EXERCISE INSTRUCTIONS
The data below holds a line containing "thumb cmc: (839, 923)" and a line containing "pinky pip: (1122, 900)"; please quote exactly those two lines and every line between them, and nothing else.

PROVIDED DATA
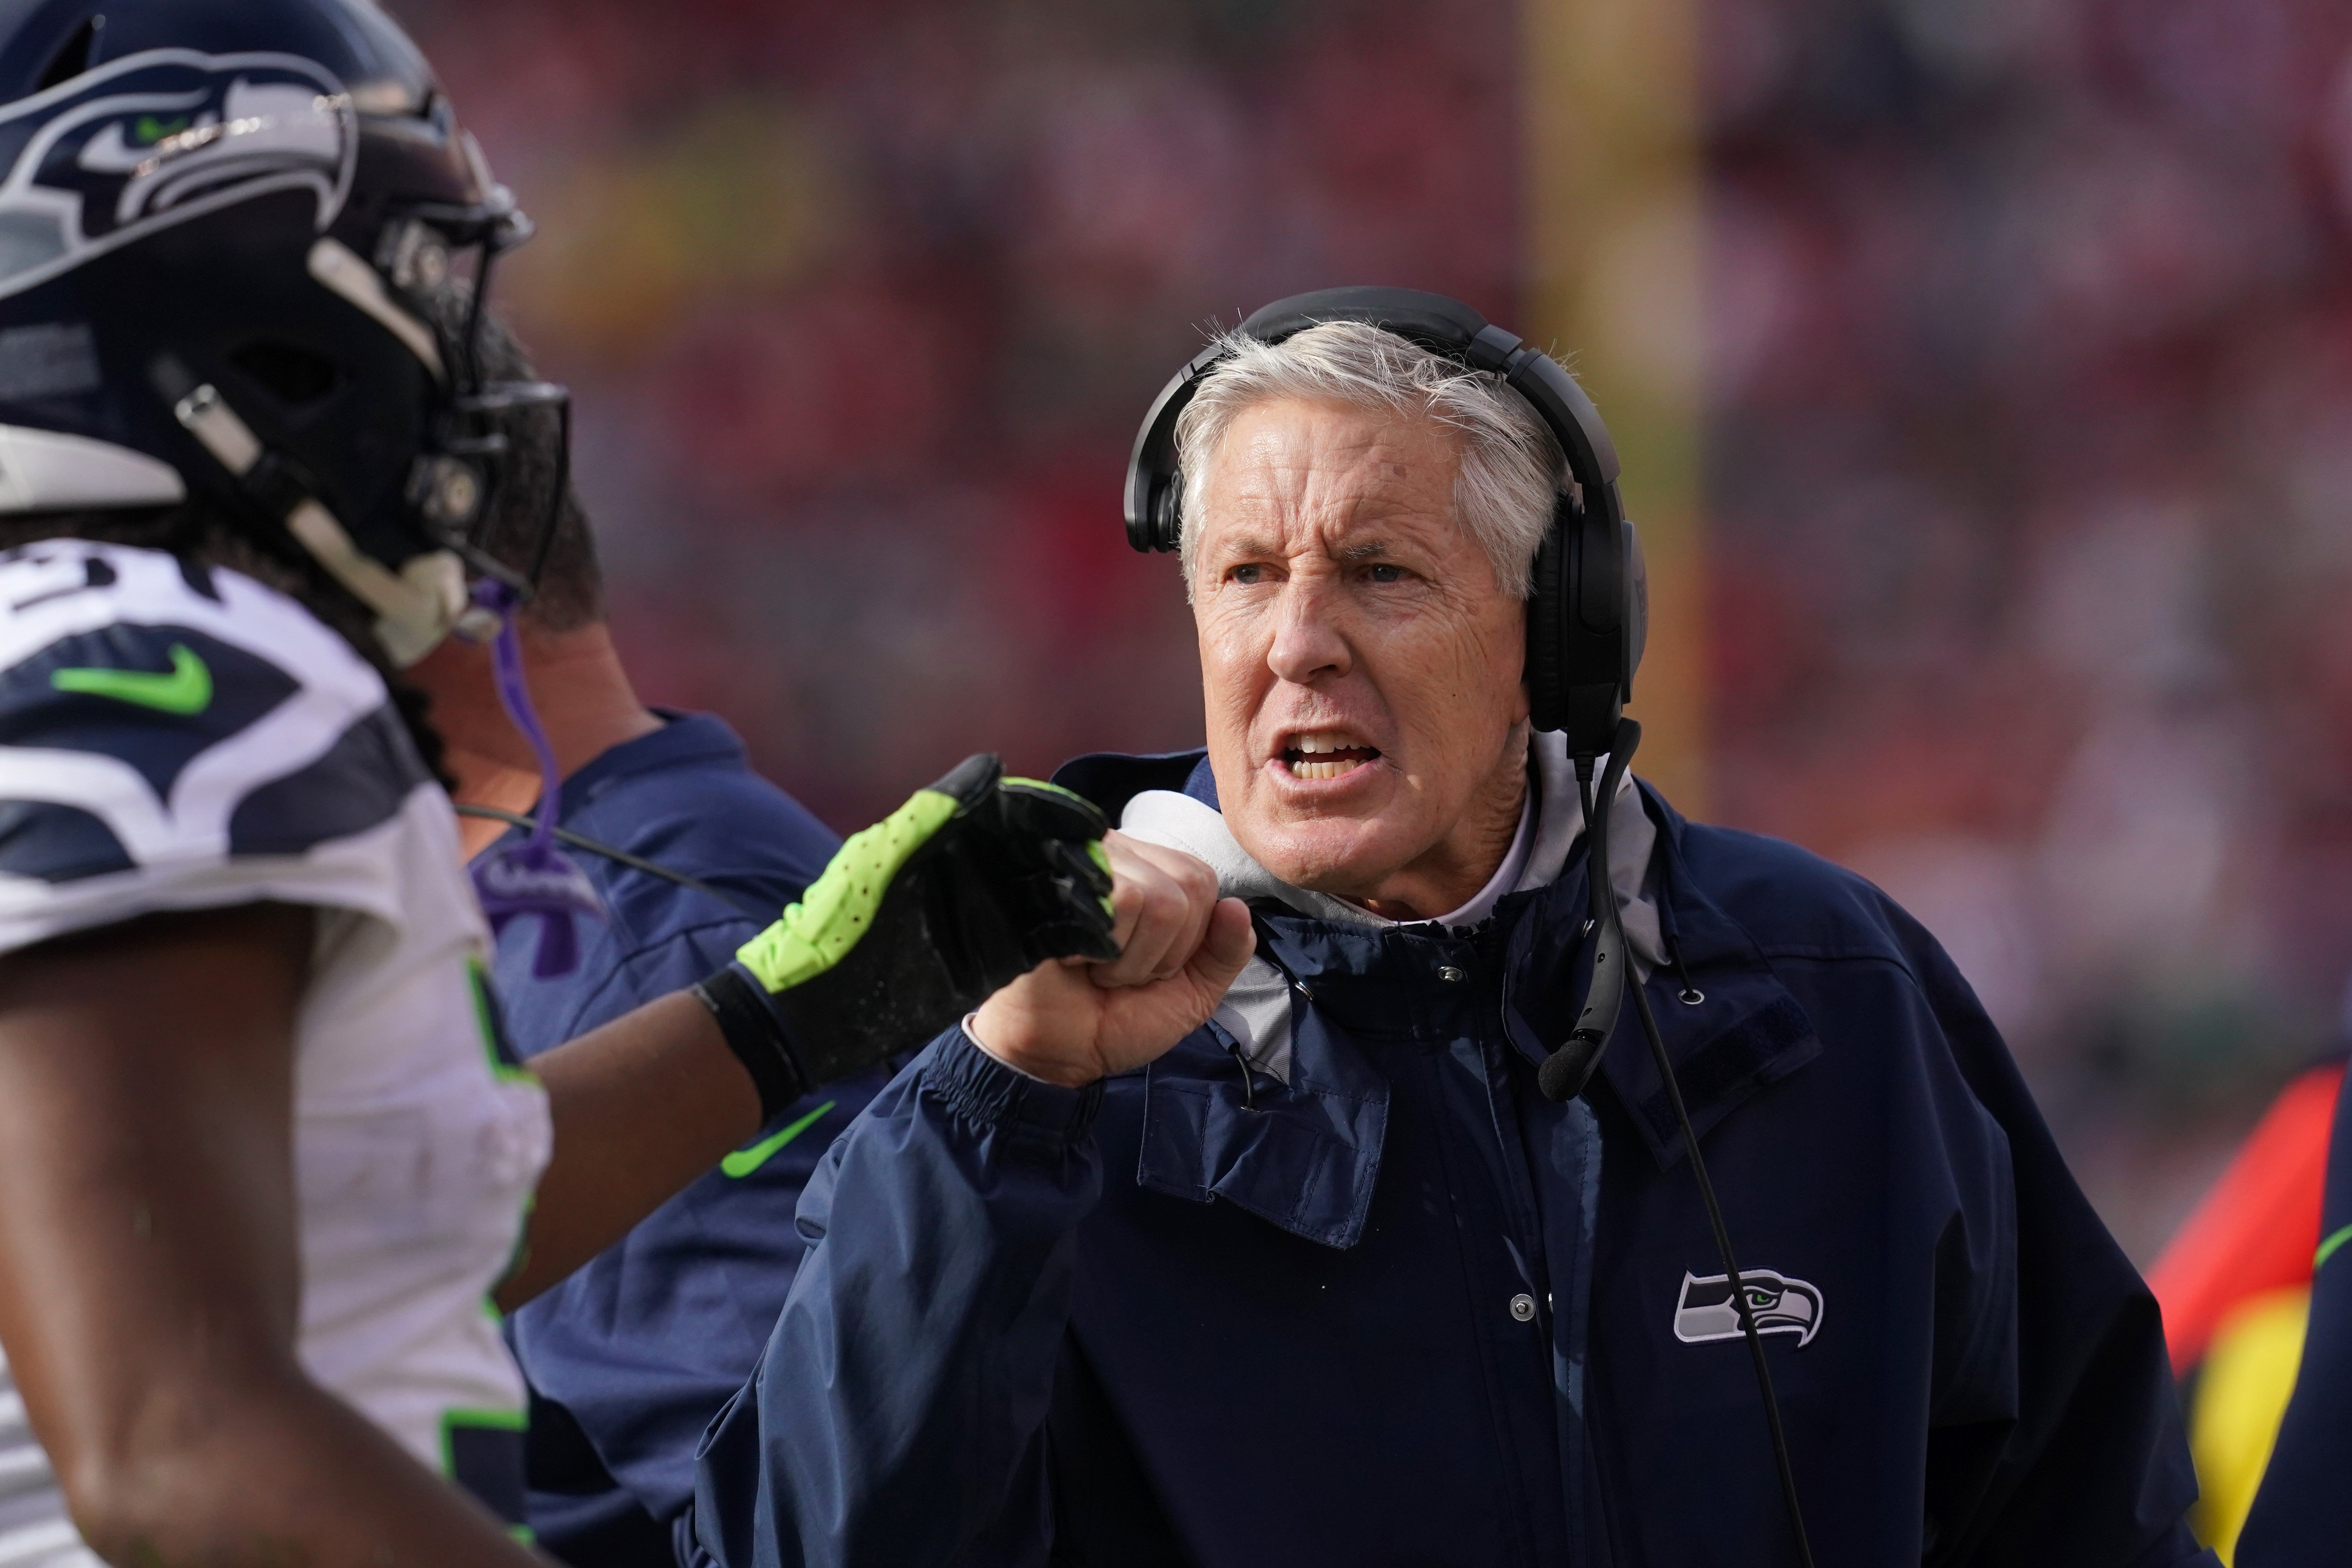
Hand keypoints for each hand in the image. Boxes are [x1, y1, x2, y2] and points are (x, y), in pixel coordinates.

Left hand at [730, 755, 1120, 1091]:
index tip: (1091, 822)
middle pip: (1045, 852)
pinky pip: (1051, 939)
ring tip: (1113, 912)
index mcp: (950, 835)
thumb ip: (939, 809)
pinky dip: (1079, 938)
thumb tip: (995, 764)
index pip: (1017, 810)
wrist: (818, 1007)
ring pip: (1055, 894)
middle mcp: (975, 869)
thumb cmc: (839, 923)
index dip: (1057, 812)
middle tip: (1113, 878)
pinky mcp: (999, 955)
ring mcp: (989, 912)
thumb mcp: (885, 857)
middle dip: (1081, 859)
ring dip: (1086, 900)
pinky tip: (1102, 945)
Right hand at [971, 834, 1255, 1086]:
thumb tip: (1239, 908)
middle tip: (1121, 972)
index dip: (1188, 941)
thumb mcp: (1191, 992)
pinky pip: (1122, 900)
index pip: (1202, 880)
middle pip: (1189, 886)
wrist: (1057, 1052)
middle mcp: (1118, 858)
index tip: (1150, 968)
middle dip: (1165, 953)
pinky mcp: (1061, 882)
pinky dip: (1109, 952)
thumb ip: (1225, 953)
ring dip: (1133, 958)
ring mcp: (1086, 864)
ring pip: (1159, 898)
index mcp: (1150, 874)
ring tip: (1097, 969)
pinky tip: (1077, 960)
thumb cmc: (1115, 1019)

ANSWER SECTION
thumb cmc: (839, 923)
index dip: (1057, 812)
middle tip: (1113, 878)
pinky mcp: (999, 955)
ring mcp: (989, 912)
thumb mcp: (885, 857)
middle dip: (1081, 859)
ring dip: (1086, 900)
pinky tip: (1102, 945)
Right hand at [971, 834, 1255, 1086]:
thumb tip: (1239, 908)
middle tip: (1121, 972)
index dip: (1188, 941)
thumb mcp: (1191, 992)
pinky pip: (1122, 900)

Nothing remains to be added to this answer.